From Fourteen Rooms to Fifty

The Kean family would hold Liberty Hall for the next two centuries, and Colonel John Kean II left the deepest physical mark. Living in the house for 60 years, he expanded it from its original Georgian footprint into a 50-room Victorian Italianate mansion -- primarily to accommodate his large family. He added a third story to the west wing and central section in 1870, built a tower at the northwest corner, and introduced running water, gravity hot-air heating, and gas lighting. The gambrel roof of the original 1772 house was absorbed into the larger structure, though the south-facing front elevation preserved much of its colonial appearance: the pedimented porch, the fanlight over the paneled door, the shutters louvered on the upper floor and paneled on the first.

The Kean Dynasty's Long Residency

The house became a seat of political power. John Kean -- the oldest son of Colonel John Kean II -- served as a two-term Congressman and Senator from New Jersey, hosting political affairs at Liberty Hall when home from Washington. His nephew, Captain John Kean, son of Senator Hamilton Fish Kean, inherited the property and lived there with his wife, Mary Alice Barney, after 1932. Mary Alice Kean became the house's final private resident and its most devoted champion. She researched the Kean family history, motivated the restoration of Liberty Hall and other historic homes, and in 1949 began the process of transforming the residence into a museum. In 1974, she restored the original name, displacing "Ursino" after more than 150 years.

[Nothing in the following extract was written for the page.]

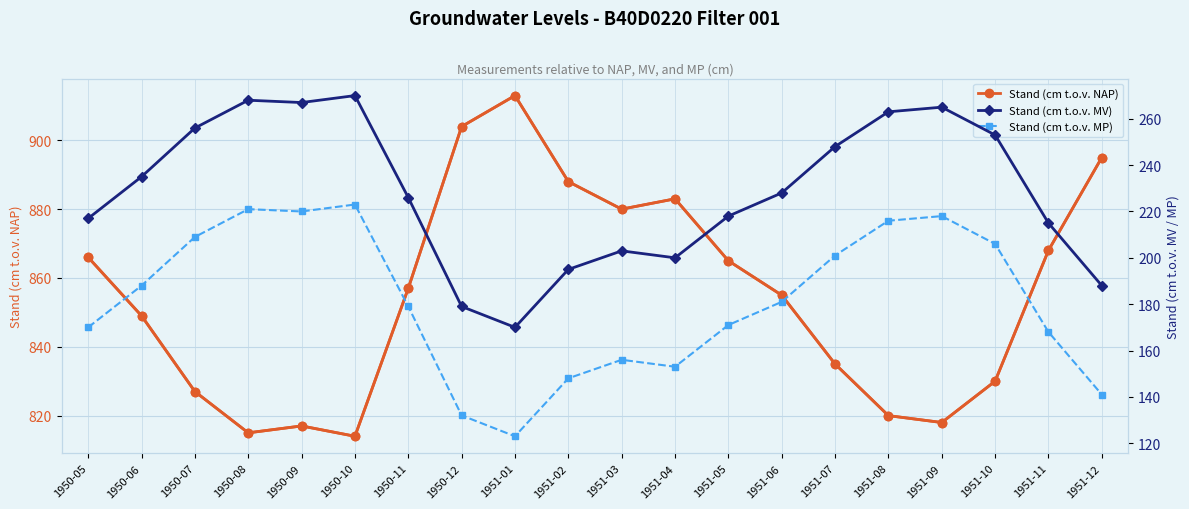

True or false: Stand (cm t.o.v. MP) and Stand (cm t.o.v. MV) cross at least once.

False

A Living Archive on Morris Avenue

Today Liberty Hall Museum sits on the campus of Kean University in Union, New Jersey, between the main campus and the east campus in Hillside. Its collections span 250 years of American life: furniture, clothing, manuscripts, portraits, and oddities accumulated by seven generations of a single family line. A signed letter from George Washington. A pre-census population count. An invitation to Lincoln's first inaugural. The building itself is the most telling artifact -- its flushboarded exterior walls, its dentiled cornices, its 18th-century floor plan still intact within the Victorian shell. Designated a National Historic Landmark in 1972, Liberty Hall is less a house museum than a physical argument that American history is not something that happened elsewhere. It happened here, in a house where a teenage immigrant once studied and a governor once governed.

From the Air

Located at 40.6785N, 74.2287W on the Kean University campus along Morris Avenue in Union Township, New Jersey. Newark Liberty International Airport (KEWR) is approximately 5 miles northeast. The Garden State Parkway runs nearby to the east. Best viewed at 1,500-2,500 feet AGL. The mansion's Victorian roofline and surrounding grounds are distinguishable from the university buildings.